Information supplied below:
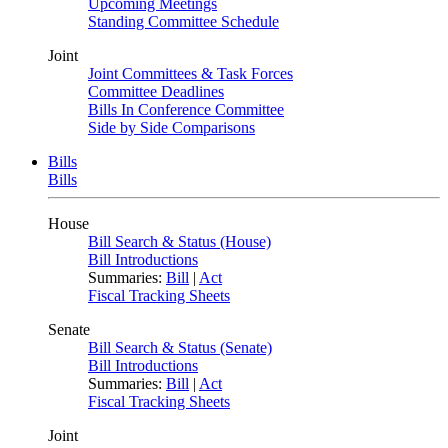
Upcoming Meetings
Standing Committee Schedule
Joint
Joint Committees & Task Forces
Committee Deadlines
Bills In Conference Committee
Side by Side Comparisons
Bills
Bills
House
Bill Search & Status (House)
Bill Introductions
Summaries:
Bill
|
Act
Fiscal Tracking Sheets
Senate
Bill Search & Status (Senate)
Bill Introductions
Summaries:
Bill
|
Act
Fiscal Tracking Sheets
Joint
End of Information supplied.
● Task to carry out: A verbatim copy of the listing, with all pictures removed, is required.

● Your solution:
Upcoming Meetings
Standing Committee Schedule
Joint
Joint Committees & Task Forces
Committee Deadlines
Bills In Conference Committee
Side by Side Comparisons
Bills
Bills
House
Bill Search & Status (House)
Bill Introductions
Summaries:
Bill
|
Act
Fiscal Tracking Sheets
Senate
Bill Search & Status (Senate)
Bill Introductions
Summaries:
Bill
|
Act
Fiscal Tracking Sheets
Joint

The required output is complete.